The progress report concludes that IBOR administrators have continued to take important steps to implement the FSB’s recommendations, including steps to adjust methodologies used to calculate benchmark rates. However, in the case of some IBORs, such as LIBOR and EURIBOR, underlying reference transactions in some currency-tenor combinations are scarce and submissions therefore necessarily remain based on a mixture of factors including transactions and judgement by submitters. Regulators have taken a number of steps to address these issues, including developing powers to require mandatory contributions to benchmarks, but it remains challenging to ensure the integrity and robustness of benchmarks and it is uncertain whether submitting banks will continue to make submissions over the medium to long-term.
Regulators in some FSB jurisdictions have made good progress in supporting workstreams focused on identifying new or existing RFRs that could be used instead of IBORs in a range of contracts, in particular derivatives. However, limited progress has been made to date on migration from major IBORs to RFRs even where they are already available. The 2014 FSB report did not set a deadline for promoting transition to RFRs where appropriate; however, questions surrounding the long-run viability of some IBORs, such as LIBOR, underline the importance of those transitions. For those jurisdictions that intend to more proactively promote the use of RFRs it is important that momentum is maintained to fulfil the FSB’s RFR recommendations.
The official sector has also actively engaged with the International Swaps and Derivatives Association (ISDA) to tackle the risks associated with permanent discontinuation of widely used IBORs. ISDA has established a series of working groups and is drafting fall-back arrangements for new derivatives contracts and a future protocol to amend existing contracts. The official sector places great importance on all industry stakeholders, on both the buy and sell side, entering into such protocols. It is also important that work on contract robustness is extended to other non-derivative markets where contracts reference IBORs such as mortgages, loans, floating rate notes and futures contracts.
The FSB will publish another progress report in 2018.
Notes to editors
The FSB published its recommendations on Reforming Major Interest Rate Benchmarks in July 2014 and published progress reports in 2016 and 2015.
In the coming weeks the International Organization of Securities Commissions will release a statement setting out matters for users of financial benchmarks to consider when selecting benchmarks and for contingency planning should benchmarks be discontinued.

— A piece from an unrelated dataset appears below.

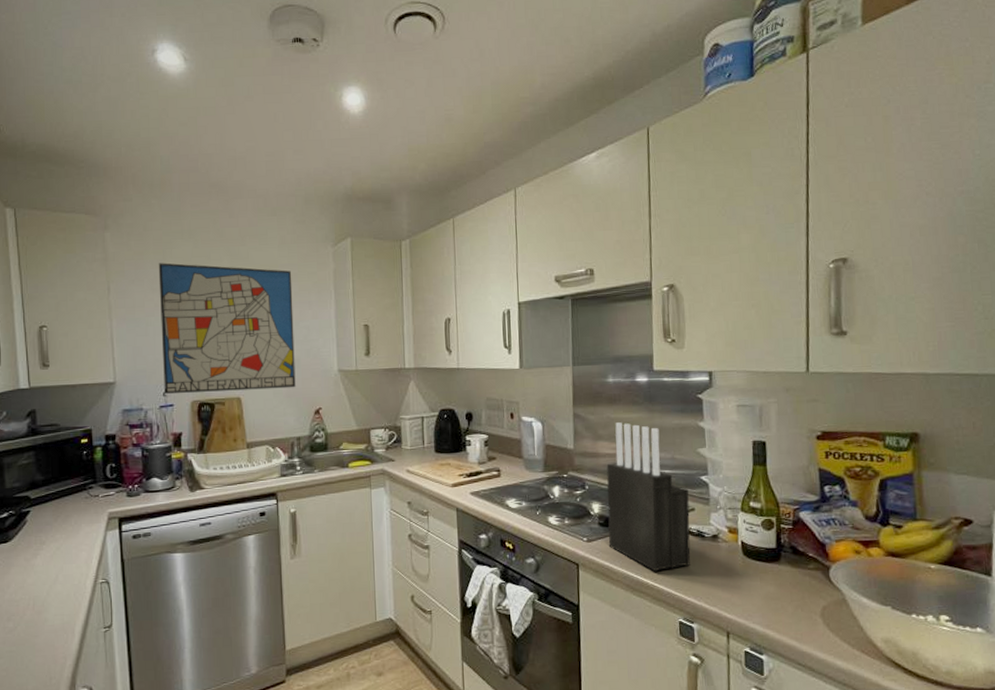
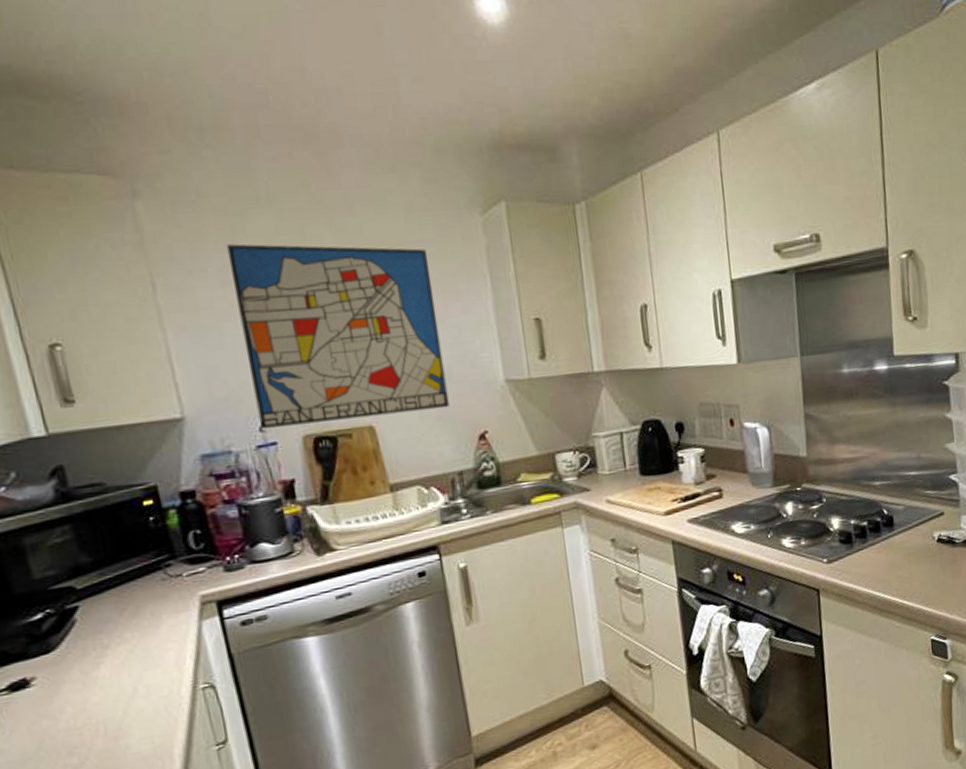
knife block: present [606,422,691,572] -> none [845,420,942,588]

The FSB has been established to coordinate at the international level the work of national financial authorities and international standard setting bodies and to develop and promote the implementation of effective regulatory, supervisory and other financial sector policies in the interest of financial stability. It brings together national authorities responsible for financial stability in 24 countries and jurisdictions, international financial institutions, sector-specific international groupings of regulators and supervisors, and committees of central bank experts. The FSB also conducts outreach with 65 other jurisdictions through its six Regional Consultative Groups.
The FSB is chaired by Mark Carney, Governor of the Bank of England. Its Secretariat is located in Basel, Switzerland, and hosted by the Bank for International Settlements.